Why conferences suck

psfk.jpg

So we spent the day at the PSFK conference yesterday. And it kinda sucked. It’s not that the speakers chosen weren’t doing interesting shit. They were. And it’s not that the stuff these speakers chose to talk about wasn’t (mostly) relevant. It was. Kinda.

Part of the problem was the format. PSFK billed it as a conference. And like every conference I’ve ever attended, NO CONFERRING HAPPENED. People are either giving or quietly consuming presentations. There is no conversation. I’d rather be reading a blog. With a blog, at least you can participate in a conversation in the comment threads. And with a blog (or magazine for that matter) you can control the pacing. You can skim, and skip the boring stuff. Not so with conferences. When you’re bored, you have to wait it out.

The other problem is that while the speakers were talking about the cool and interesting shit they’d done, no one actually talked about why what they’d done mattered and, more importantly, what we could actually learn from it. That sucks because most of us came to the conference to learn stuff that will help us.

The very first speaker presented “9 themes for inspiration” (or maybe it was 11—I was already a little wobbly). Aside from most of them being super-ridiculously obvious (e.g., number 3: “look to the past”), there was no talk about how to actually do that. But there was one theme that stood out as a catalyst for inspiration: Frustration. Which is why I’m writing this post.

What seems so dumb is that we had so many cool people in the room, and we were given no way of mining all the good stuff that was in their heads. We weren’t even given a real forum to discuss the speakers’ ideas. I want someone to organize an event that is really about conversation. I want to be sitting at a round table with the attendees, and given a problem to solve or a topic to pursue. I want a creative matchmaker to filter out the idiots and make groups of people that will blow each others minds.

Anyone wanna help us put something like that together?

8 Responses to “Why conferences suck”

  1. Ben Chun Says:

    One way to break this down from inside, as a presenter, is to modify your presentation slides on the fly as you are giving your talk. Ask the audience for input, even ask them to — ahem — confer with each other for a few minutes before providing that input. I did this during a recent talk and it was great. I typed items into a list on a slide as people said them, hit shift-f5, and then went through the items. It’s a balance between throwing a bunch of smart people in a room with zero structure versus making those people sit and listen without interacting.
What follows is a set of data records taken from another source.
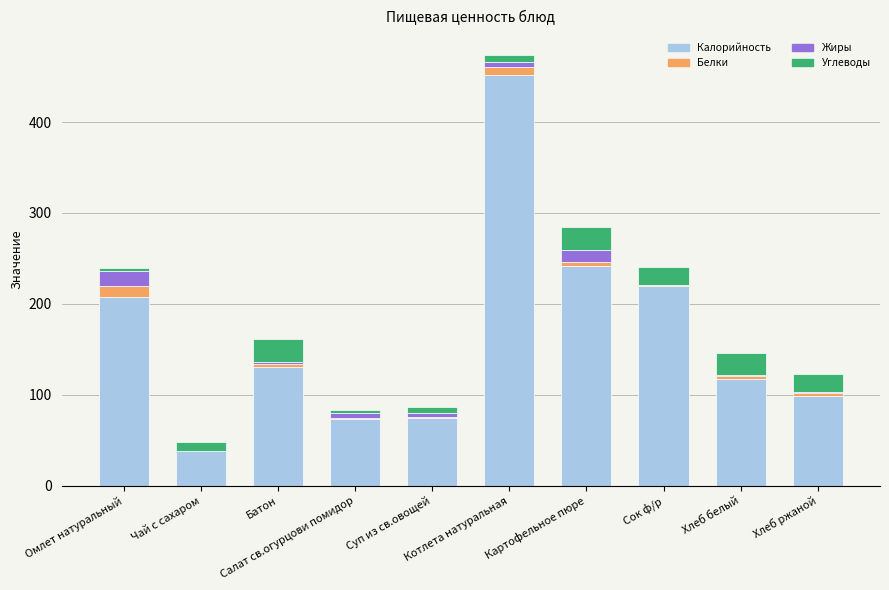

What are all the series names shown in the legend?

Калорийность, Белки, Жиры, Углеводы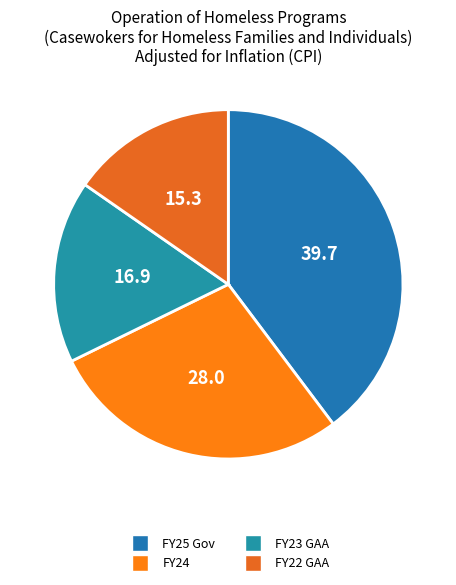

Between FY25 Gov and FY23 GAA, which is larger?

FY25 Gov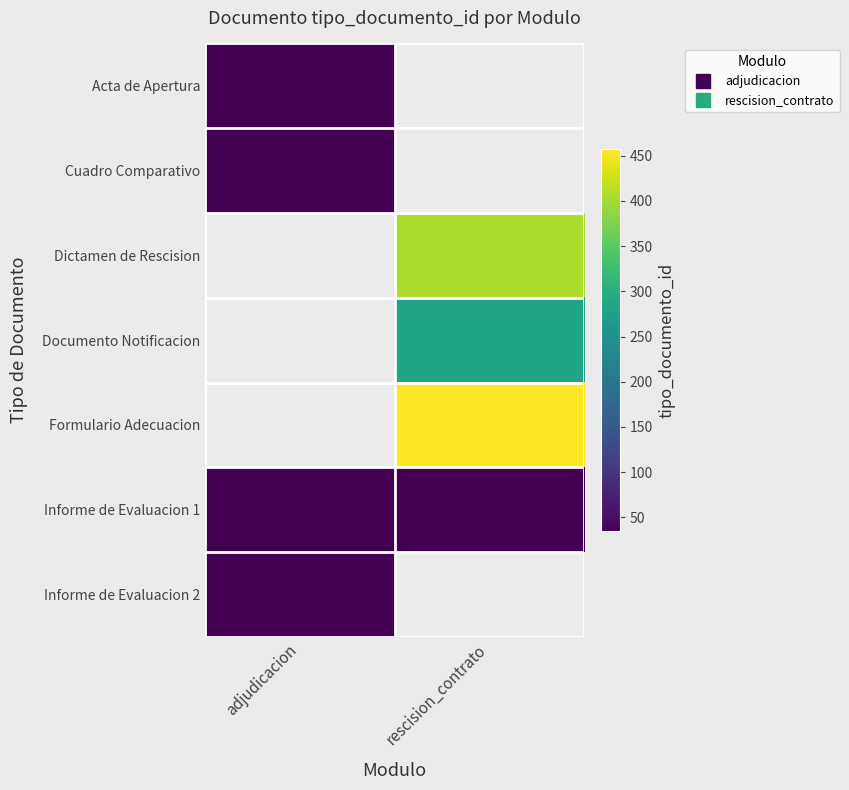

How many data points does each series have?

2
The sweet spot is in the middle, where the presenter is pushing something forward and the audience is helping and engaging.

    Good luck with the filter. Let me know if you get that working.

  2. Howard Says:

    Would love to participate in putting something like that together!

  3. Larry Says:

    I was there too and had very much the same reaction.

    It got me thinking about a format more like a dinner party: invite a smaller group, like 10-15 people, eat some charcuterie, drink some beers and have some conversations. Maybe a little show-and-tell. Mix up the invite list and have people filter in and out over time.

  4. Dangermarc Says:

    I think you should organize it. It’s exactly the kind of thing you do: show ‘em how it’s done.

  5. Casey Says:

    Hey there,

    Sounds like you want to come to a DevHouse! Most of it’s hacking, but there’s cool stuff like Lightning Talks, where you get 5 minutes to talk about something, and then everyone gets to talk to you afterward about it all.

    Some pretty epic stuff has come out of these things, so if you’re ever in town for one, you should stop by, and conversate. : )

  6. Nuzi Says:

    “I want someone to organize an event that is really about conversation. I want to be sitting at a round table with the attendees, and given a problem to solve or a topic to pursue. I want a creative matchmaker to filter out the idiots and make groups of people that will blow each others minds.”

    That is interesting…it sounds like you were talking about Project M!

  7. josh kamler Says:

    Nuzi:
    Nah. Project M isn’t really like that.
    It’s a young design student’s first inkling that maybe design isn’t just about making something pretty.

  8. Nuzi Says:

    I know. Project M’s point was not about conversation…but Project M would not be what it is if were not for the many different interactions and “blowing my mind away” conversations between everyone. what I think is interesting about what you said is how it sounded similar to my experience at M…from my perspective.